Watching a video of indie singer-songwriter Mitski performing, I came across a YouTube comment that summed up my journey through her music: “At first, I hated this, but then I listened again. And again. And a few more times. This is brilliant.” A tough pill to swallow at first, Mitski’s music gets better the harder you listen and the more willing you are to embrace her unrelenting sadness and anger.

The twenty-six-year-old New Yorker joins a growing group of young indie artists like Frankie Cosmos and Diet Cig whose lyrics read like personal diaries: casually honest and battling distinctly millennial forms of insecurity and depression on the themes of love and growing up. Mitski distinguishes herself from her contemporaries by bringing out the beauty and depth of these concepts in a more adult way. Her lyrics are as thoughtful and serious as they are honest.

“Raw” is a word that gets thrown around a lot in the indie rock scene, but Mitski embodies it. In her records she supplements her clear voice with heartfelt and authentic trembles and wails. Her live shows are usually minimalist but compelling, with Mitski standing still, electric guitar in hand. The focus is always her unfiltered emotion. In an NPR Tiny Desk concert, she holds up her guitar to her face and yell-sings at its pickups from an inch away, re-creating a lovers’ quarrel: terrifying and somehow relatable.

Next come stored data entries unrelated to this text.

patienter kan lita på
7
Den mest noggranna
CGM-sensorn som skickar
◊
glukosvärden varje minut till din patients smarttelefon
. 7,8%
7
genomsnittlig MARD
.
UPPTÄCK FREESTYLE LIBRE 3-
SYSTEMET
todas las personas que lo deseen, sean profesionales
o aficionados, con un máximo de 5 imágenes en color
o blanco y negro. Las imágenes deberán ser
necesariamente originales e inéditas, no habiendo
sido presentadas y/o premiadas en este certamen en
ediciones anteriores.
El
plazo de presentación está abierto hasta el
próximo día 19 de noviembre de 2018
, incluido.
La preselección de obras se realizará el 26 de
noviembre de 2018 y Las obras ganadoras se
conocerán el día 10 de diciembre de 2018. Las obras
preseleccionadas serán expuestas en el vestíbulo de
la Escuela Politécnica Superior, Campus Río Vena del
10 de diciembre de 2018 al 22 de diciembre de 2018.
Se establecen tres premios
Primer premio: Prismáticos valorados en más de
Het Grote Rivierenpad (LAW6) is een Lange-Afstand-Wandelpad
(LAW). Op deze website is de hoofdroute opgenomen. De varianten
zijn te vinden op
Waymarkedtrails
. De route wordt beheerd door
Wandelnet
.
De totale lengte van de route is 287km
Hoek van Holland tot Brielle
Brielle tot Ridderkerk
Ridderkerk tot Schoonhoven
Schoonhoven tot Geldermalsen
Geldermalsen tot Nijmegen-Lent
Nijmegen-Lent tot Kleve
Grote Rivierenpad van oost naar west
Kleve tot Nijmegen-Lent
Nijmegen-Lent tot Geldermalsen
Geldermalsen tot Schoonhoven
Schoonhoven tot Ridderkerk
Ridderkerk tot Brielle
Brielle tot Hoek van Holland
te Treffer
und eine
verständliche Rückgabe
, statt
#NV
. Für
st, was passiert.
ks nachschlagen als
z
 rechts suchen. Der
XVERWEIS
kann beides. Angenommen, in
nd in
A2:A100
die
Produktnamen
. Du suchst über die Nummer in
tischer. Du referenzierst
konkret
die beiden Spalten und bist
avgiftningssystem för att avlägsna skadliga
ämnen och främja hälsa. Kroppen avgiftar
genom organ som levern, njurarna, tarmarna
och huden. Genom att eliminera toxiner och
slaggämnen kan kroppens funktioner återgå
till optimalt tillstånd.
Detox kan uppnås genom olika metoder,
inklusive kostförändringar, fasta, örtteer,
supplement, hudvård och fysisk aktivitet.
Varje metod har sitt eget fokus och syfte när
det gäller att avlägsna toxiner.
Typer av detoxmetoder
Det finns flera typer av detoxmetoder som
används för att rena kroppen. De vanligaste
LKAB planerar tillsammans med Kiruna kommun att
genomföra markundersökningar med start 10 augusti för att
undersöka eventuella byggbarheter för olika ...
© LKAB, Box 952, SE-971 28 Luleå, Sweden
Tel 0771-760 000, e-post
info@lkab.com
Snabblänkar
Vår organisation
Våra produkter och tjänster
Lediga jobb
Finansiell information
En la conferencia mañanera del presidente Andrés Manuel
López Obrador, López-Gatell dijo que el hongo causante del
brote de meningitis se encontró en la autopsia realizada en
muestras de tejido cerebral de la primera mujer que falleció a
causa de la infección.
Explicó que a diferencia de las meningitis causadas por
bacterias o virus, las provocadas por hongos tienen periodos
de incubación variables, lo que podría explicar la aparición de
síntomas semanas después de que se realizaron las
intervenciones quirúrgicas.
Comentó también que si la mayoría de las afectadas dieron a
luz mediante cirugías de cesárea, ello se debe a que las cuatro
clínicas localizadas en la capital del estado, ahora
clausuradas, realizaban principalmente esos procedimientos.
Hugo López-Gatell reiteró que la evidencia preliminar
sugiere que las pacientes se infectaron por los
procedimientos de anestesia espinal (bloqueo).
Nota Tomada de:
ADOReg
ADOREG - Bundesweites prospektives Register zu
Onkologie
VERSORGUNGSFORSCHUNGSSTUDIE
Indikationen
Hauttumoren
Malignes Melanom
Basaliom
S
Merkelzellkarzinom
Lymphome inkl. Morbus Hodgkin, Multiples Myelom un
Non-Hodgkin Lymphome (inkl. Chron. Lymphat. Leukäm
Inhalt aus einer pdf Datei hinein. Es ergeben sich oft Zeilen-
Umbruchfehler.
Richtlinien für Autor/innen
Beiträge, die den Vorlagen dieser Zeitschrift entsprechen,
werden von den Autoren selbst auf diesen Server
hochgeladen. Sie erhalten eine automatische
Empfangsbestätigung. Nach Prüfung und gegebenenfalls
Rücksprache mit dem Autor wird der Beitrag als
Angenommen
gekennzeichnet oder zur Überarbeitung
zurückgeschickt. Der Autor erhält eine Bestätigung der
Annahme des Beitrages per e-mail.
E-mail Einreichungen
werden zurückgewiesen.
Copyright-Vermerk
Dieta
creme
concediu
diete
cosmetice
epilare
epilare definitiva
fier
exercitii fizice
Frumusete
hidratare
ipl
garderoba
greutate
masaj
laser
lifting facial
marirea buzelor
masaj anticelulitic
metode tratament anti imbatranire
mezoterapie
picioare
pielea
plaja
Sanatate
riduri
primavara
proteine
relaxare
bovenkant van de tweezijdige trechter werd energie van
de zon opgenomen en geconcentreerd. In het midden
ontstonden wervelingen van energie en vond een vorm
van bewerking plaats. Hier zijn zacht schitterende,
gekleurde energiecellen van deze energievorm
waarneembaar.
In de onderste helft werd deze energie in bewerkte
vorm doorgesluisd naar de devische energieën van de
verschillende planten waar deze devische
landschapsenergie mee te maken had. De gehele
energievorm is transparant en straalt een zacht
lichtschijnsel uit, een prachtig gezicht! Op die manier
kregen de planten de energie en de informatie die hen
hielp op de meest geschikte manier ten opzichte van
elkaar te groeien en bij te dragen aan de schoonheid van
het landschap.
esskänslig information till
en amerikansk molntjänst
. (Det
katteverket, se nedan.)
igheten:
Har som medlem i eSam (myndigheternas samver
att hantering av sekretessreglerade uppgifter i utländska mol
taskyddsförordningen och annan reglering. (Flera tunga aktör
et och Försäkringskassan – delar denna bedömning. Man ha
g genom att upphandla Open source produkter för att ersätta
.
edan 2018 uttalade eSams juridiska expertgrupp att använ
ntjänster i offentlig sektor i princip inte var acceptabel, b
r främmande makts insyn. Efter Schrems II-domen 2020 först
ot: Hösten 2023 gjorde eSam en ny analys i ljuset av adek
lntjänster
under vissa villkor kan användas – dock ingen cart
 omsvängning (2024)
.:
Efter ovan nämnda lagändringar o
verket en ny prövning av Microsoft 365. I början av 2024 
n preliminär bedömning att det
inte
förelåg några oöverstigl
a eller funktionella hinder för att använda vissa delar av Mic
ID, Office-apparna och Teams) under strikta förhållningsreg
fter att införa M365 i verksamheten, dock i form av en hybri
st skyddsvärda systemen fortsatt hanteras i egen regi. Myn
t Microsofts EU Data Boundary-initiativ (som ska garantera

Her current most popular song, “Your Best American Girl,” is more melodic and formulaic than the rest of her 2016 album, Puberty 2, but no less clever and passionate. The lyrics are poetry designed around reconciling herself with her half-Japanese, half-American upbringing and acknowledging the reality that she can’t ignore the cultural differences in a relationship:

Your mother wouldn’t approve of how my mother raised me

But I do, I think I do

And you’re an all-American boy

I guess I couldn’t help trying to be your best American girl

The rest of Puberty 2 has a more experimental and interpretive feeling, in line with her previous work. She rarely rhymes her verses; she backs herself up with eerie electronic samples and heavy guitar distortion; and she maintains a casual disregard for pitch and pacing that has often earned her the descriptor of “punk” in front of whatever genre she’s going by that night.

Since 2014, the feedback for Mitski’s music has been steadily positive. In 2016 a character on the popular children’s cartoon Adventure Time covered one of her songs, and in the year since its release, Puberty 2 has earned critical acclaim.

Mitski ends her Puberty 2 tour on October 6 with a sold-out show at the Blind Pig (see Nightspots).